(Saved entries)
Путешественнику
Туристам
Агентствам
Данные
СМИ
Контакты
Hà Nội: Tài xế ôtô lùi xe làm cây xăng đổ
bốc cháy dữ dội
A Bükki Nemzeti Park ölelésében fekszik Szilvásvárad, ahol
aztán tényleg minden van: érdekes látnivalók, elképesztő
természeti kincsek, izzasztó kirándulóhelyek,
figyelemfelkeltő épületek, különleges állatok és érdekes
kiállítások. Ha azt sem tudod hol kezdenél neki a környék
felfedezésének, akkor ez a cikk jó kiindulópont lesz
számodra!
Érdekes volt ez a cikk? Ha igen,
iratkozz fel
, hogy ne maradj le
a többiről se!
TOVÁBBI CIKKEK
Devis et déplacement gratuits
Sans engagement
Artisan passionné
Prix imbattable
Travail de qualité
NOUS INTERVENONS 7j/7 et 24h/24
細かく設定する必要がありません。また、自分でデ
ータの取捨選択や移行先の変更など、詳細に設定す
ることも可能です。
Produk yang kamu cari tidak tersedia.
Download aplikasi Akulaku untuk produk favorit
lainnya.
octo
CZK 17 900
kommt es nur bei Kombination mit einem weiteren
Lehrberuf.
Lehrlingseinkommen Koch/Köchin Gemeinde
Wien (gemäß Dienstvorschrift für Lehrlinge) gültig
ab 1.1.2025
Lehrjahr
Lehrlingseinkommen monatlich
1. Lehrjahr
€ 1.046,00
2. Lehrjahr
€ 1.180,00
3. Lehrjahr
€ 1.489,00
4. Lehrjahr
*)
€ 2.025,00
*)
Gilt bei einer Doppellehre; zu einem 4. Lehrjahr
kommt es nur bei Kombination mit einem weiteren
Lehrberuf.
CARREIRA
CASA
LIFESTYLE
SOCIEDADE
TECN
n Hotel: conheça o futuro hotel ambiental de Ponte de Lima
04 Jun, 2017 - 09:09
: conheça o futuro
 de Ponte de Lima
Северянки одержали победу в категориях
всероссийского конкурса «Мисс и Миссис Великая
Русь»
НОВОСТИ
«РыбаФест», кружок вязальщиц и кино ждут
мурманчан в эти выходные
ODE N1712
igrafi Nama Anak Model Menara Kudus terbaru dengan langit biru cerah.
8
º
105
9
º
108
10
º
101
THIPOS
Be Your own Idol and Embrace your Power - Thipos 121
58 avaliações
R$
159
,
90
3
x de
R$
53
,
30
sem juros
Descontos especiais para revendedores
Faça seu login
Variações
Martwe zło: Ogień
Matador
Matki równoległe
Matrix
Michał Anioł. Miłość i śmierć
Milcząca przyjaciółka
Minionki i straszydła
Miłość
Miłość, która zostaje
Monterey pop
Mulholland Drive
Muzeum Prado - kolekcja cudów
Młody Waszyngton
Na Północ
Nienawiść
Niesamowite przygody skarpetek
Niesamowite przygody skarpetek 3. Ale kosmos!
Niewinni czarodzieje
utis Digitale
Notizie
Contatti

DIRECTIVE:
Output exactly the lines between the one containing "Descontos especiais para revendedores" and the final line above, both inclusive.

TASK RESPONSE:
Descontos especiais para revendedores
Faça seu login
Variações
Martwe zło: Ogień
Matador
Matki równoległe
Matrix
Michał Anioł. Miłość i śmierć
Milcząca przyjaciółka
Minionki i straszydła
Miłość
Miłość, która zostaje
Monterey pop
Mulholland Drive
Muzeum Prado - kolekcja cudów
Młody Waszyngton
Na Północ
Nienawiść
Niesamowite przygody skarpetek
Niesamowite przygody skarpetek 3. Ale kosmos!
Niewinni czarodzieje
utis Digitale
Notizie
Contatti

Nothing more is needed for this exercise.